O jumentinho branco

Hoje, passando pela rua onde moro, vi um pequeno jumentinho branco atrelado a uma carroça. Isso é algo comum na paisagem da cidade. Quase sempre, fico atraído pelo animal. Gosto de observar sua expressão, que, em geral, transmite uma paciência inabalável. Hoje, ele estava ali, numa rua escura, parado, esperando seu dono buscar algo. Parado, calmo, passivo, obediente. Tão pequenininho, branco, numa rua escura, atrelado à carroça. Sabe-se lá de onde ele veio, sabe-se lá para onde vai. Pode ser perto, pode ser longe (mais provavelmente, longe).

Fico imaginando quando ele nasceu. Pelo que percebo, não é comum ver jumentos brancos pelas ruas. Mas esse jumentinho branco, quando nasceu, certamente chamou a atenção. E hoje, ao vê-lo na rua escura, não havia como não notar, nem como não se surpreender com o contraste: a rua escura, suja, esburacada, e o jumentinho branco, atrelado à carroça, passivo, obediente, resignado, com aquele olhar vazio, sem emoção, exceto pela aceitação do momento.

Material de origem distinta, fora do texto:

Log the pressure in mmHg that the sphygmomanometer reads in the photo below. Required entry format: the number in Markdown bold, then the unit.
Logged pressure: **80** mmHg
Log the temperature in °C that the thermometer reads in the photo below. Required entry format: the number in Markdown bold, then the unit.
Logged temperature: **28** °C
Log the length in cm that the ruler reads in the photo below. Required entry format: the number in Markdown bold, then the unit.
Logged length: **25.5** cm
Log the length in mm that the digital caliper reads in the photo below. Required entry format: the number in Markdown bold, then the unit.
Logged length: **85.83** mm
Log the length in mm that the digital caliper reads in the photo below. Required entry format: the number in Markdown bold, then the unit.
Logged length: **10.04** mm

Logo me lembrei do jumentinho cinza-escuro e encardido do filme Balthazar, de Robert Bresson, sobre o qual já mencionei em outro post. Balthazar é o dócil animal que passa de dono em dono, de situação em situação, ora recebendo carinho e amor, ora (mais frequentemente) sofrendo ódio gratuito, agressão ou abandono. O ser humano faz quase nada, exceto usar o animal como instrumento, uma espécie de trator movido a sangue e músculo. O que podemos dizer sobre um humano que usa outro ser vivo como ferramenta? De certo modo, ele também se torna um objeto, tratando sua própria vida como um processo instrumental: pegar caixas, colocá-las na carroça, levar para um lugar X, despejá-las lá, cobrar por isso. E o ciclo se repete infinitamente, movido pela necessidade de sobrevivência.

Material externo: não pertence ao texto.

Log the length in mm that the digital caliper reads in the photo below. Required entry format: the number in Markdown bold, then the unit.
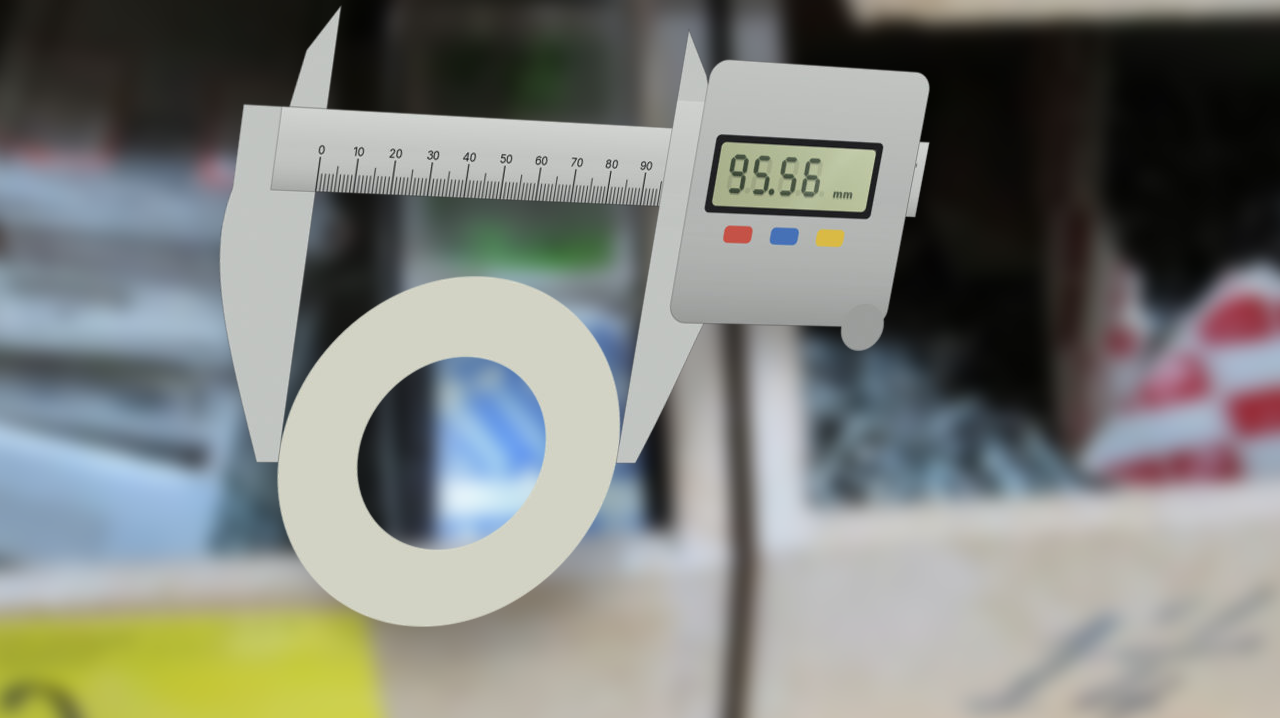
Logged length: **95.56** mm
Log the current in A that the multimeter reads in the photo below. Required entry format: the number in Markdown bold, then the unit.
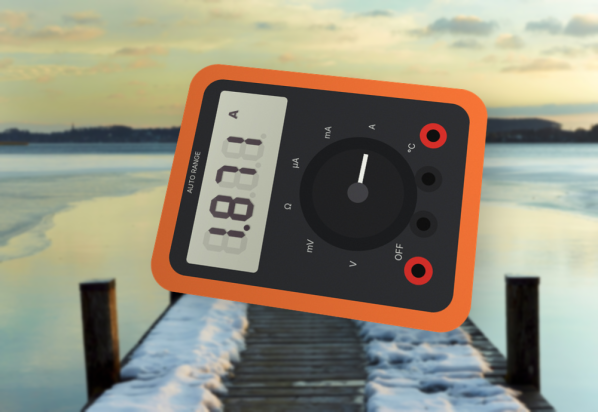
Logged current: **1.871** A
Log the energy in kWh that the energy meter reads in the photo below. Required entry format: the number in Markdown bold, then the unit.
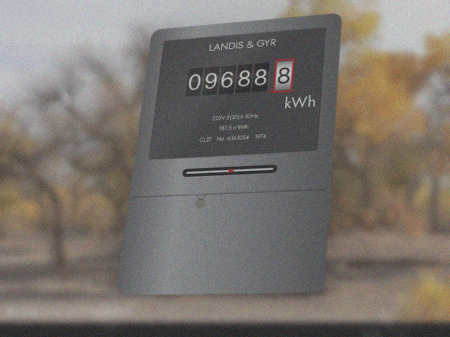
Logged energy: **9688.8** kWh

Do ponto de vista moral e ético, sei que tratar um ser vivo como objeto só é possível porque um dos entes envolvidos domina o outro. O jumento não foi “criado” pela seleção natural com a “intenção” de ajudar o ser humano a transportar cargas. O uso pelo ser humano não é a razão de sua existência. Isso aconteceu porque, dotado de inteligência, o ser humano descobriu que o jumento é resistente, obediente, manso, passivo, resignado. Não exige grande treinamento, se é que exige algum. Basta mantê-lo preso, usar o chicote para “comunicar” direções e paradas, alimentá-lo e colocá-lo para trabalhar.

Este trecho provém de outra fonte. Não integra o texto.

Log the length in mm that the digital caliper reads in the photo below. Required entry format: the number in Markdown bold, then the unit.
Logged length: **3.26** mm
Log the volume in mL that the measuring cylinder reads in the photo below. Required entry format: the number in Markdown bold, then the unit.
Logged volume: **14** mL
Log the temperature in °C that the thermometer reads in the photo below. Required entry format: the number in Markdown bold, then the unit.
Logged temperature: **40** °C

No filme de Bresson, Balthazar revela muito mais sobre os humanos que interagem com ele do que sobre si próprio. Não há como não traçar um paralelo entre Balthazar e a figura de Cristo. Imagine Cristo carregando a cruz, enfrentando seu calvário, sendo ridicularizado pelos passantes ou até açoitado. E, depois de toda a humilhação, sendo sacrificado na cruz. Nos evangelhos, não há vestígios de que Cristo estivesse com ódio das pessoas que o maltratavam, nem de autocomiseração ou ressentimento. É como se ele simplesmente tivesse de passar por aquilo. Para alguns, isso seria sinal de fraqueza, de ser um “cordeirinho” diante do mundo; para outros, é a expressão de uma coragem inabalável. Algo semelhante a Sócrates, que aceitou seu destino sem resistência. E a Balthazar, que, na foto que mencionei em outro post, aparece em seus últimos momentos de vida. Ele fora baleado porque seu “dono”, na ocasião, o usava para contrabandear mercadorias e foi interceptado pela polícia. Na imagem, Balthazar está cercado por cordeiros.

Alguém, como eu, passa e vê o jumentinho; ao vê-lo, pensa nas coisas que pensei. Outra pessoa poderia ver o carroceiro e enxergá-lo como um sobrevivente, catando os restos pela cidade para manter a si mesmo e à sua família vivos – vítima da exclusão social, econômica e política de um país à margem do capitalismo. Antigamente, quando essas duas interpretações surgiam em minha mente, eu me culpava por tê-las. Achava que deveria me concentrar apenas no carroceiro como objeto de minha inquietação, e mais, deveria atribuir a isso uma consciência política, acompanhada de uma força para “fazer algo”. Hoje, não sinto mais essa culpa. Hoje me deixo afetar pelo que posso ser afetado. Hoje tento não me culpar pelo que sinto. Somos muitos no Brasil; somos muitos aqui, nesta cidade onde vivo. Se cada um sentir algo, seja pela parte que for, isso já seria o mínimo necessário para mudarmos nossa visão de vida, do mundo, das pessoas e dos outros animais.